▸ Problem:
An exact copy of every entry is the answer here, with no pictures.

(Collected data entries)
-*-
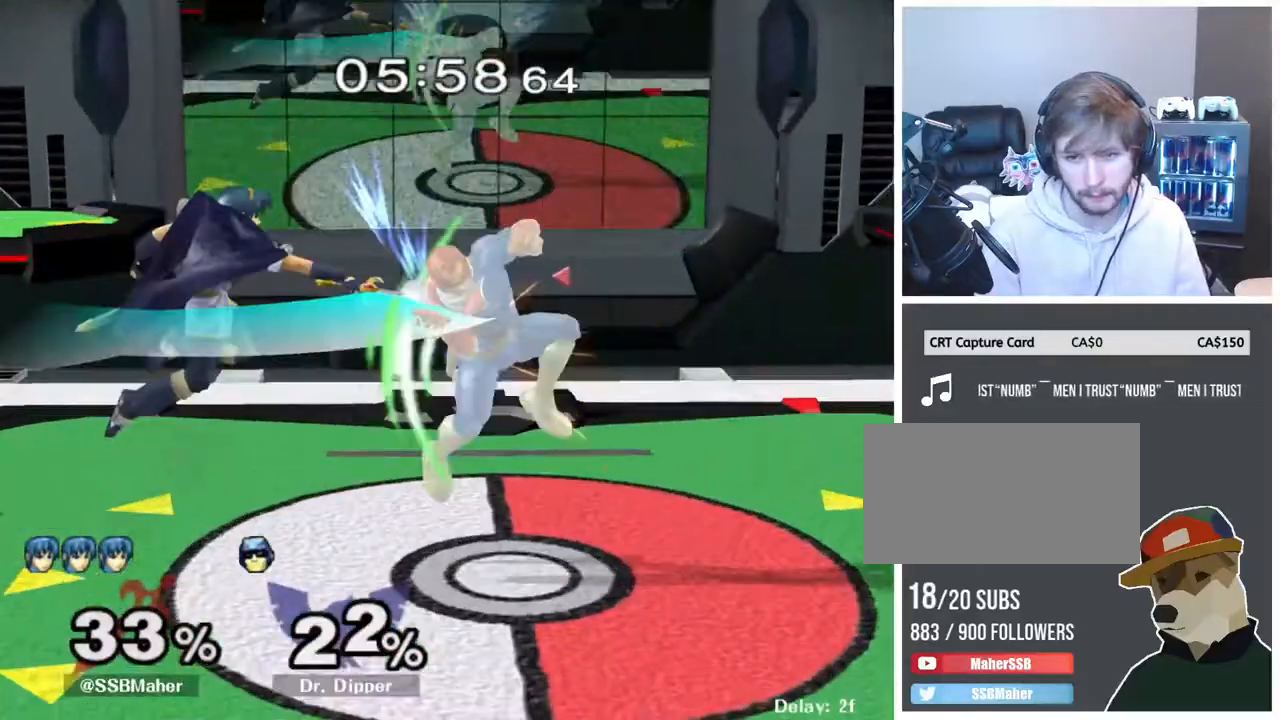
{"buttons": [], "left_stick": "center", "right_stick": "center", "events": [[133, "A", "up"], [167, "left_stick", "down-left"], [350, "left_stick", "down"], [500, "left_stick", "center"]]}
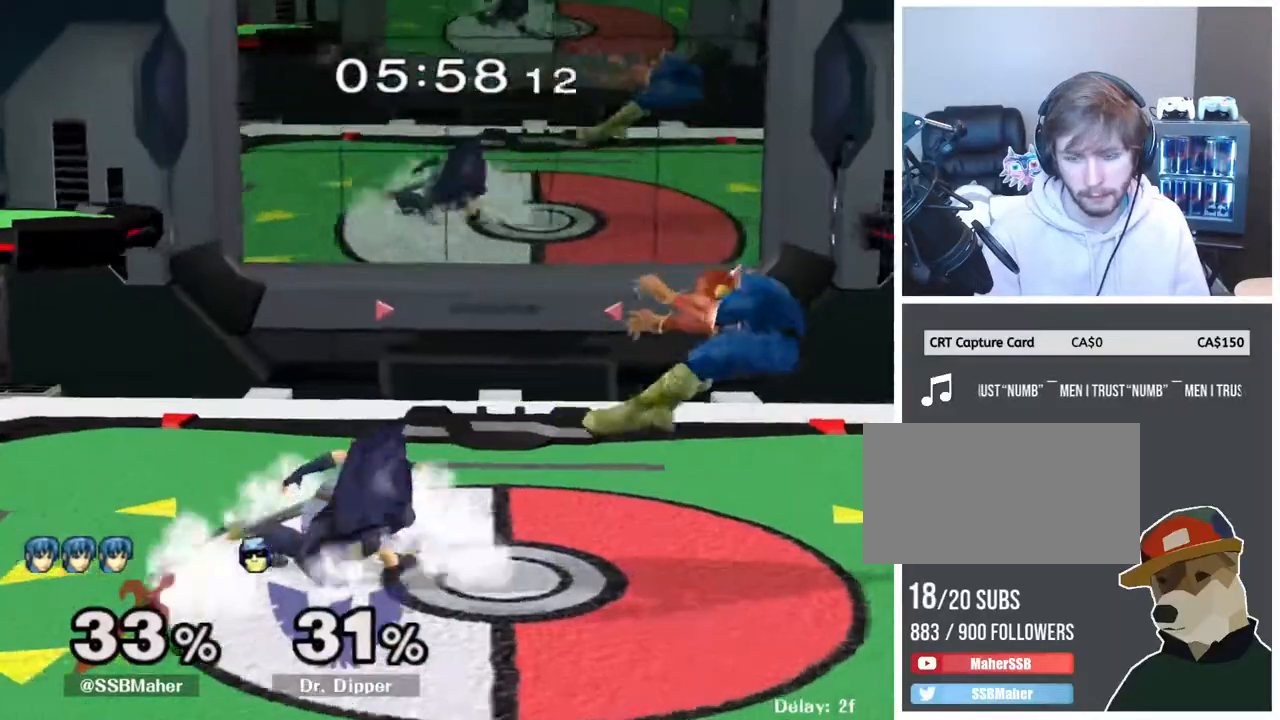
{"buttons": ["A"], "left_stick": "center", "right_stick": "center", "events": [[183, "left_stick", "right"], [300, "A", "down"], [417, "left_stick", "center"]]}
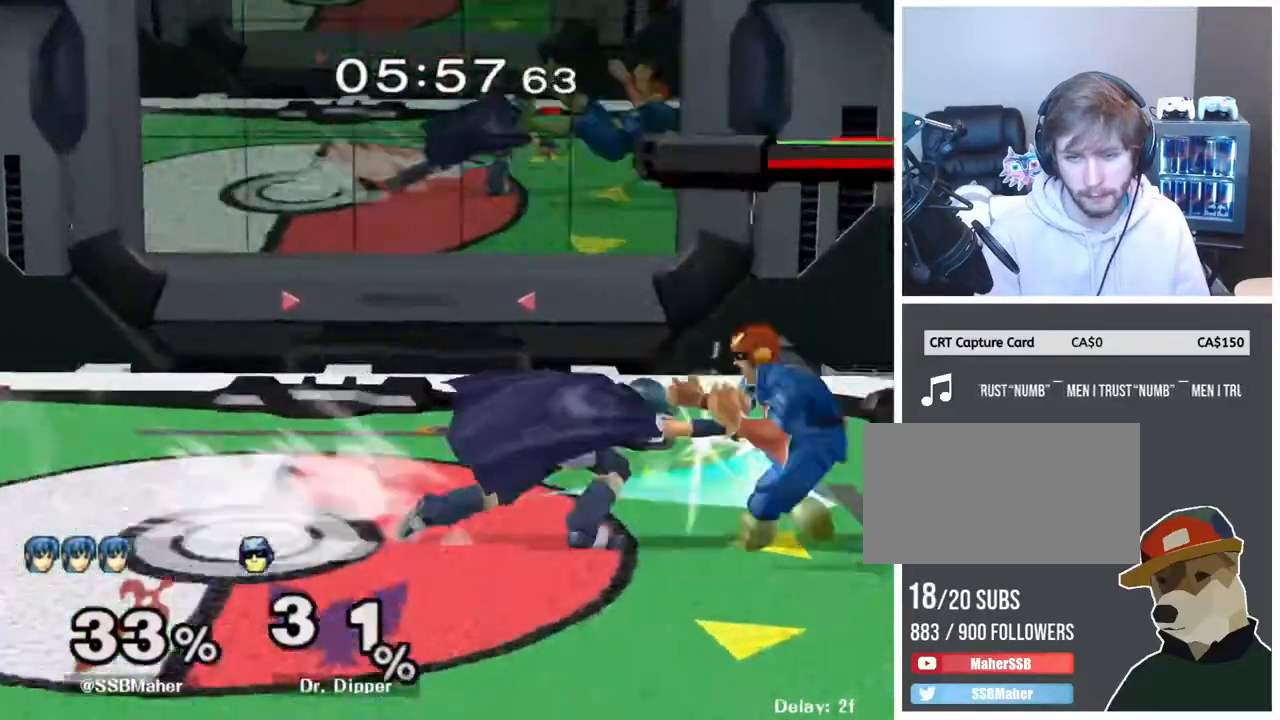
{"buttons": [], "left_stick": "up-left", "right_stick": "center", "events": [[117, "A", "up"], [417, "left_stick", "up-left"]]}
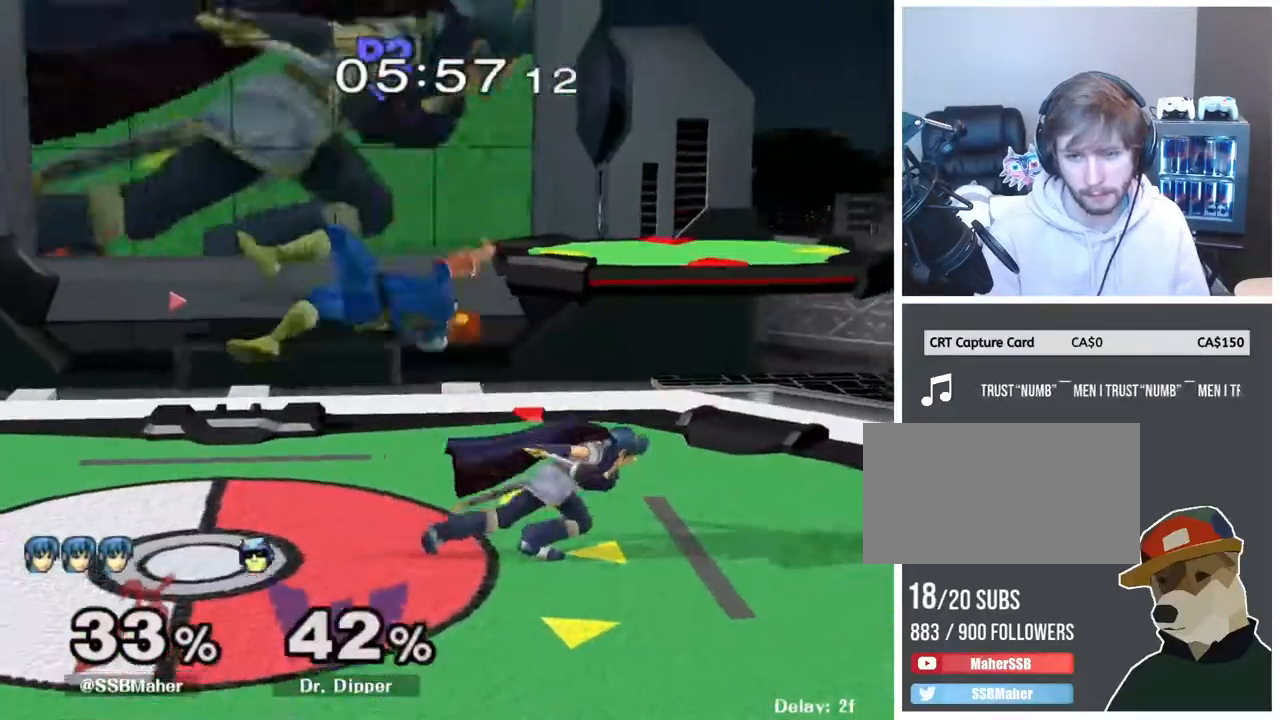
{"buttons": [], "left_stick": "up", "right_stick": "center", "events": [[83, "A", "down"], [117, "A", "up"], [117, "left_stick", "up"], [167, "A", "down"], [300, "A", "up"]]}
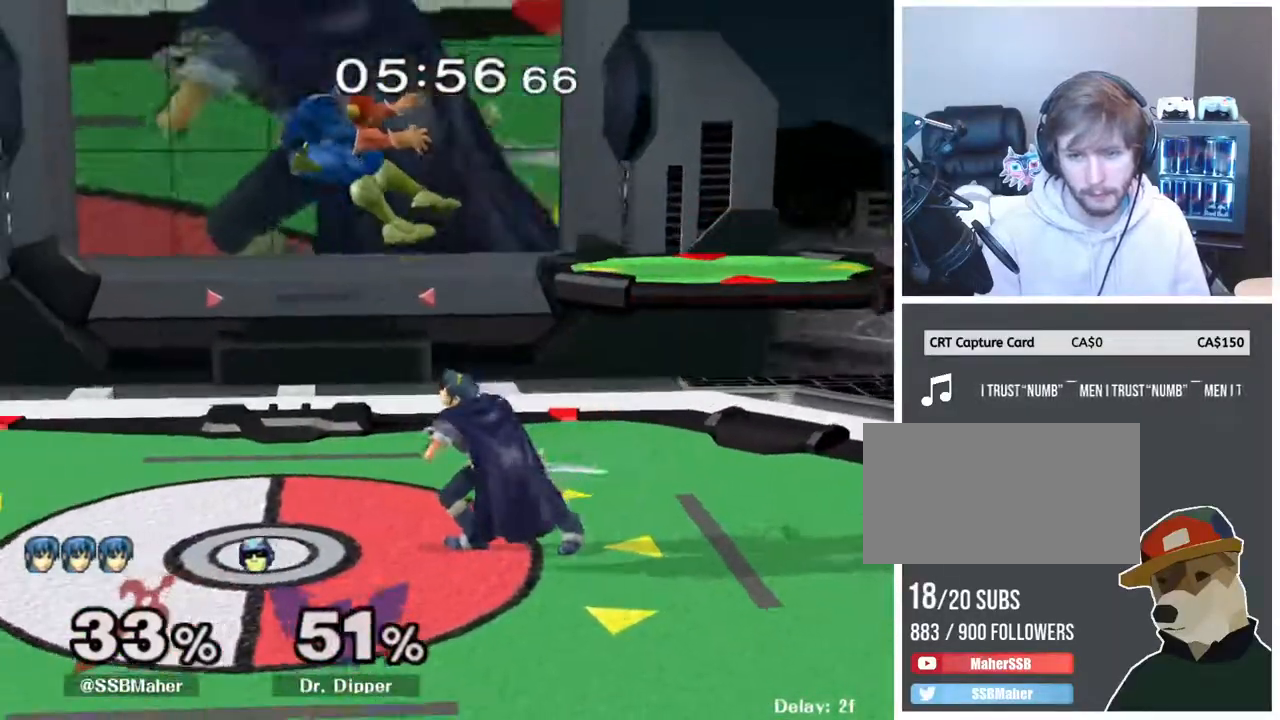
{"buttons": [], "left_stick": "up", "right_stick": "center", "events": [[233, "A", "down"], [283, "A", "up"], [317, "A", "down"], [450, "A", "up"]]}
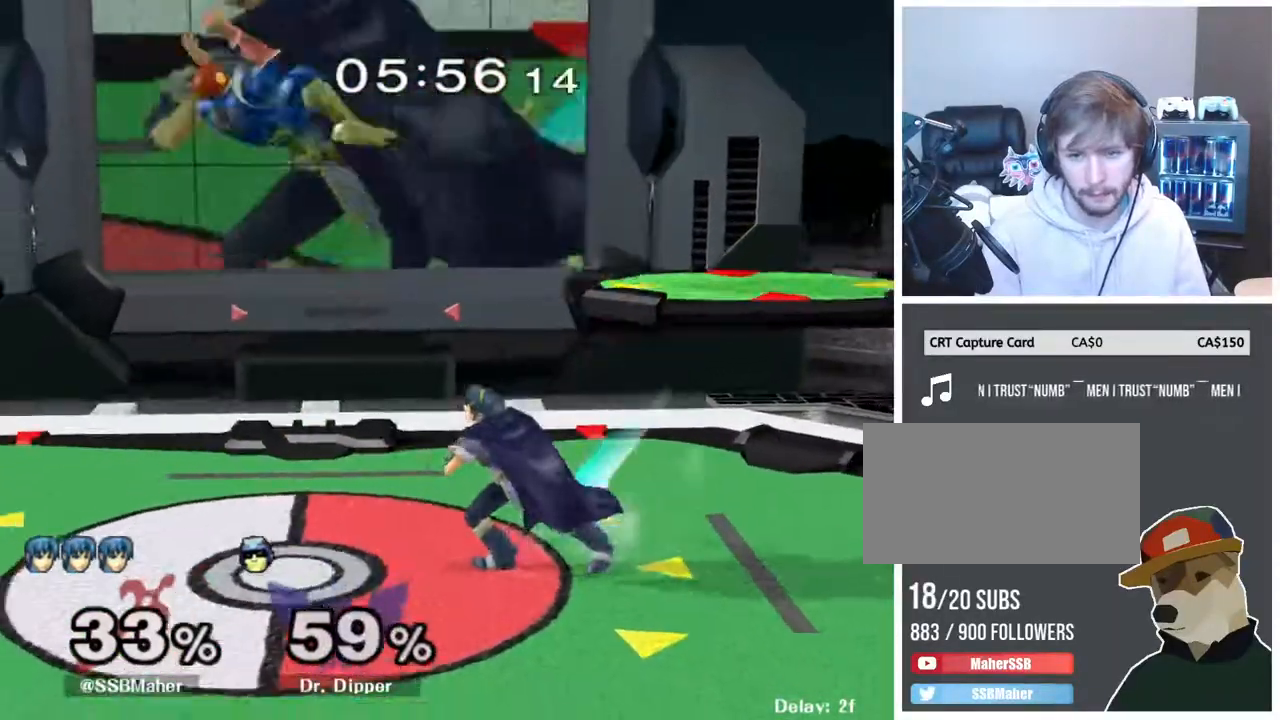
{"buttons": [], "left_stick": "left", "right_stick": "center", "events": [[267, "left_stick", "center"], [317, "left_stick", "left"], [333, "Y", "down"], [400, "Y", "up"], [450, "right_stick", "up"], [500, "right_stick", "center"]]}
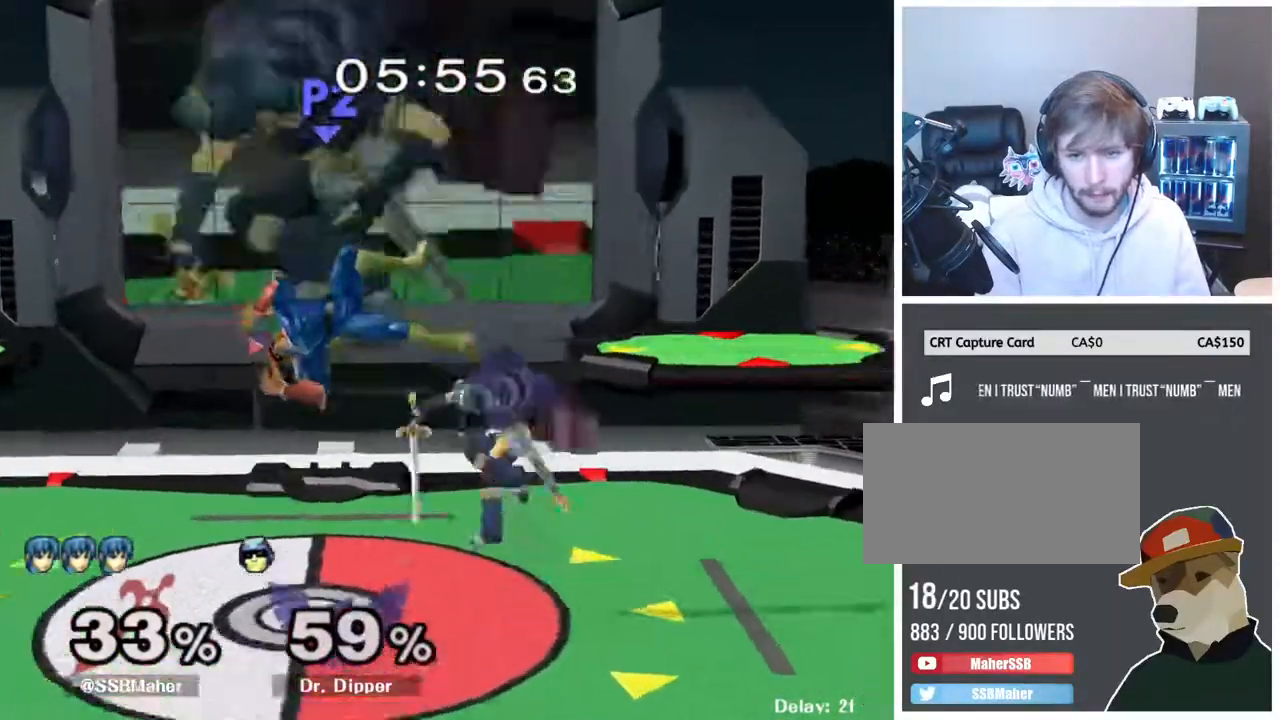
{"buttons": [], "left_stick": "up-right", "right_stick": "center", "events": [[217, "left_stick", "up-left"], [367, "left_stick", "down"], [483, "left_stick", "up-right"]]}
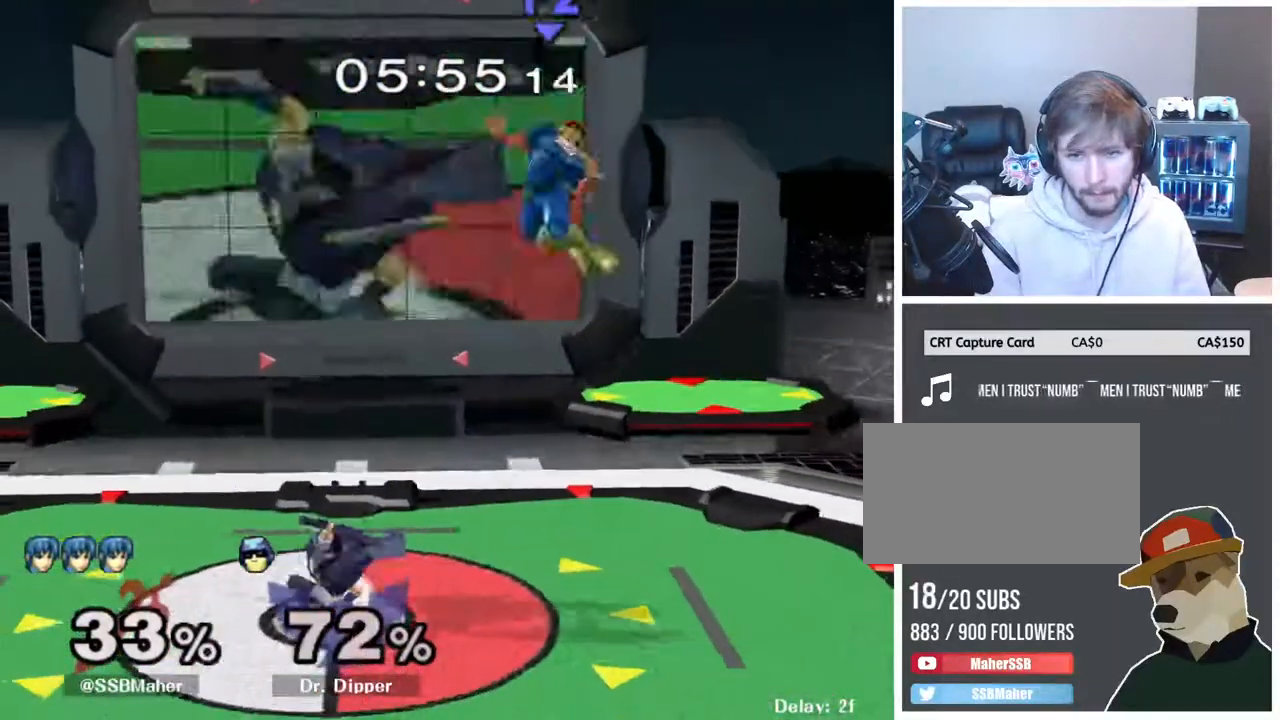
{"buttons": [], "left_stick": "right", "right_stick": "center", "events": [[250, "left_stick", "center"], [300, "left_stick", "right"]]}
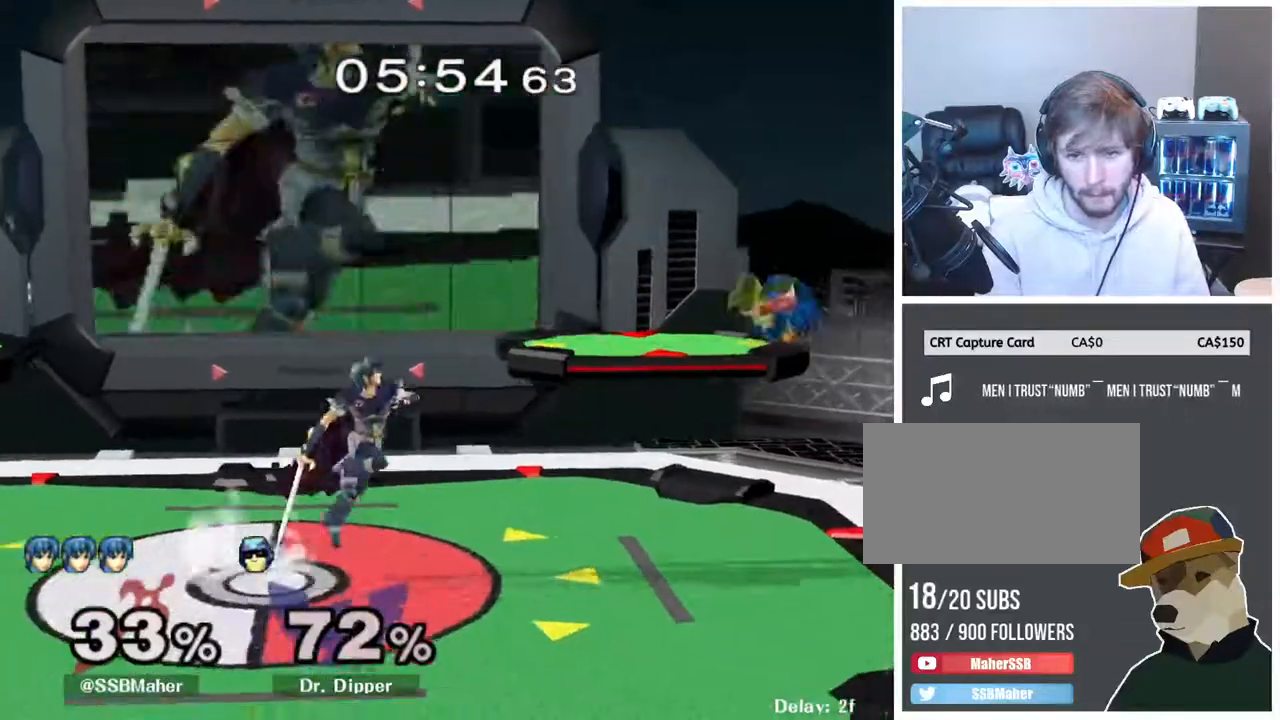
{"buttons": ["A"], "left_stick": "up", "right_stick": "center", "events": [[50, "left_stick", "center"], [250, "left_stick", "down"], [300, "L1", "down"], [383, "left_stick", "up-right"], [417, "L1", "up"], [450, "left_stick", "up"], [483, "A", "down"]]}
-*-
▸ Expected answer:
{"buttons": [], "left_stick": "center", "right_stick": "center", "events": [[133, "A", "up"], [167, "left_stick", "down-left"], [350, "left_stick", "down"], [500, "left_stick", "center"]]}
{"buttons": ["A"], "left_stick": "center", "right_stick": "center", "events": [[183, "left_stick", "right"], [300, "A", "down"], [417, "left_stick", "center"]]}
{"buttons": [], "left_stick": "up-left", "right_stick": "center", "events": [[117, "A", "up"], [417, "left_stick", "up-left"]]}
{"buttons": [], "left_stick": "up", "right_stick": "center", "events": [[83, "A", "down"], [117, "A", "up"], [117, "left_stick", "up"], [167, "A", "down"], [300, "A", "up"]]}
{"buttons": [], "left_stick": "up", "right_stick": "center", "events": [[233, "A", "down"], [283, "A", "up"], [317, "A", "down"], [450, "A", "up"]]}
{"buttons": [], "left_stick": "left", "right_stick": "center", "events": [[267, "left_stick", "center"], [317, "left_stick", "left"], [333, "Y", "down"], [400, "Y", "up"], [450, "right_stick", "up"], [500, "right_stick", "center"]]}
{"buttons": [], "left_stick": "up-right", "right_stick": "center", "events": [[217, "left_stick", "up-left"], [367, "left_stick", "down"], [483, "left_stick", "up-right"]]}
{"buttons": [], "left_stick": "right", "right_stick": "center", "events": [[250, "left_stick", "center"], [300, "left_stick", "right"]]}
{"buttons": ["A"], "left_stick": "up", "right_stick": "center", "events": [[50, "left_stick", "center"], [250, "left_stick", "down"], [300, "L1", "down"], [383, "left_stick", "up-right"], [417, "L1", "up"], [450, "left_stick", "up"], [483, "A", "down"]]}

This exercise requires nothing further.